> _Your instructions_
Using the entries that follow, give only the number of lines with the word "Articles" in them.

> _Data shown_
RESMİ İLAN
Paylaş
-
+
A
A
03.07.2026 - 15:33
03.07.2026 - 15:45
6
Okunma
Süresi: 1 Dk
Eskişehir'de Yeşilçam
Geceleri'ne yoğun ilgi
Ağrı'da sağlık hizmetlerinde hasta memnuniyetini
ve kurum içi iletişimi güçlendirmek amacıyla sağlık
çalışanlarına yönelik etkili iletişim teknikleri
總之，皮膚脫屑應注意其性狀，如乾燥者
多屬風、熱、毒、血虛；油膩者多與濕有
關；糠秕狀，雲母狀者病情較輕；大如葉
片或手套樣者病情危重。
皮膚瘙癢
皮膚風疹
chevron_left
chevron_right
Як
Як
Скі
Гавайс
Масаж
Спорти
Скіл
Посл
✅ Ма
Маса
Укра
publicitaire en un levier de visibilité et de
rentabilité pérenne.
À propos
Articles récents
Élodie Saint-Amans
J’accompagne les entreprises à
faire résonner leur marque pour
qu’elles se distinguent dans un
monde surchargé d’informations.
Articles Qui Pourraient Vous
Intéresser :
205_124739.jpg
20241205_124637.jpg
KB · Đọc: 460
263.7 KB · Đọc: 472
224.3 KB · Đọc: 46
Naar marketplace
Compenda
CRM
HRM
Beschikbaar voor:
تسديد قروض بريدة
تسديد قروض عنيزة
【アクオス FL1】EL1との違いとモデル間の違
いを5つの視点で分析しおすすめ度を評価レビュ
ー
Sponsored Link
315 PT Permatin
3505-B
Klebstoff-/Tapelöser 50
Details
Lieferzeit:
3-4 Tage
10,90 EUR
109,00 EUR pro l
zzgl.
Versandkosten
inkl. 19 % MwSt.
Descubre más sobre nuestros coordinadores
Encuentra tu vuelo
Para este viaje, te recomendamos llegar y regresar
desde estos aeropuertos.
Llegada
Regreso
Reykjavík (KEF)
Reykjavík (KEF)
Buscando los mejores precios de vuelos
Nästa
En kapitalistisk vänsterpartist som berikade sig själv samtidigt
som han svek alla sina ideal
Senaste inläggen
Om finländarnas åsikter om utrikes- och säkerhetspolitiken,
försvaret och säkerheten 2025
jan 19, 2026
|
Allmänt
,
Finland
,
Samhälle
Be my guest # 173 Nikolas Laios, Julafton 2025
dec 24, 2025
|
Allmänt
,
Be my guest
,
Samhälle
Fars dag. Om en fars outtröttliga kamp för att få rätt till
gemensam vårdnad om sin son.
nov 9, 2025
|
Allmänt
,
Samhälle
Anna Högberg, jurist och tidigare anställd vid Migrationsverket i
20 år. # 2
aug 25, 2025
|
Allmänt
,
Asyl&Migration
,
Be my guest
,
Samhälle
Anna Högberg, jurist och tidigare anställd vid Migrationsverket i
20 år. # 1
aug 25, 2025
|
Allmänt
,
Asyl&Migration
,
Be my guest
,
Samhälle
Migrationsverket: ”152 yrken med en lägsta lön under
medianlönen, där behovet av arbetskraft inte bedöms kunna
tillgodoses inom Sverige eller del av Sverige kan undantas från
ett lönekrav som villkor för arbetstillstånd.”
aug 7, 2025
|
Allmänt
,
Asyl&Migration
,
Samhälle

> _Answer to this exercise_
2